3) Innovative uses of the DNS
New TLDs also now present corporations with the ability to think beyond the traditional uses of the Internet like simple Web sites or email. Technology-specific applications may make great TLDs, for instance a .mail, a .skype, or .aim. By adding technologies like DNSSEC as well as verification of domain owners, a bank could provide for a more secure online payment system. Luxury brands like BMW could even launch new services such as tying a .bmw email address to a new vehicle purchase and communicating service updates directly to the car.
4) Control and Security
Today, regardless of whether a corporation picks a domain name in a .com, .net or another TLD, they are captive to that registry’s rules. These are rules that tell them when and how to register a domain name, how intellectual property can be protected, and what DNS records are allowed. With their own TLD, a corporation can control the policies of who can get a name, and for what purpose. To block spam, they can decide that no email will be allowed in their TLD. To prevent phishing, they can require verification of each registration.
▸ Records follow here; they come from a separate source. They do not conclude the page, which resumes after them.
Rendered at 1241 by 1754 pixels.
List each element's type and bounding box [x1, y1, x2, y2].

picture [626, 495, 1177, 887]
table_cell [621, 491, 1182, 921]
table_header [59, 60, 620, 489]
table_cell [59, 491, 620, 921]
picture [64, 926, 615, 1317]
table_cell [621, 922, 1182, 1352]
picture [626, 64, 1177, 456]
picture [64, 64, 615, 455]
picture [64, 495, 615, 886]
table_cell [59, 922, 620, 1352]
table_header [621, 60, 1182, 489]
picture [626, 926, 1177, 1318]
They could even decide that their TLD will only be used for verified internal communications like private e-mail systems or Intranets. A New TLD gives the brand owner the option to decide what customized policies and processes best fit the company’s brand identity and security requirements.
5) New Revenue
The most traditional use of a new TLD has been revenue from second level domain name registrations. If a major brand wants to own an online search category like .books, .sport, .baseball – they may look at applying for a new TLD as a way to tackle this piece of their search strategy in a new way, unavailable before to marketers. If their business has a strong fan base, they can look at revenue from selling personalized fan pages. Organizations with distributors could sell addresses as a preferred status (e.g.: mystore.ebay), or launch new advertising channels on premium names (e.g.: books.amazon or movies.hulu).
The cost of a new TLD may seem high to some, starting at $185,000 just for the application to ICANN. But consider that in 2009 Toys R Us spent $5 million just for the toys.com domain name. New TLDs instead give brand owners the chance to have millions of domains under their control, made for a customized purpose, for less than 10 percent of what Toys R Us spent, and probably for less than one typical TV ad campaign.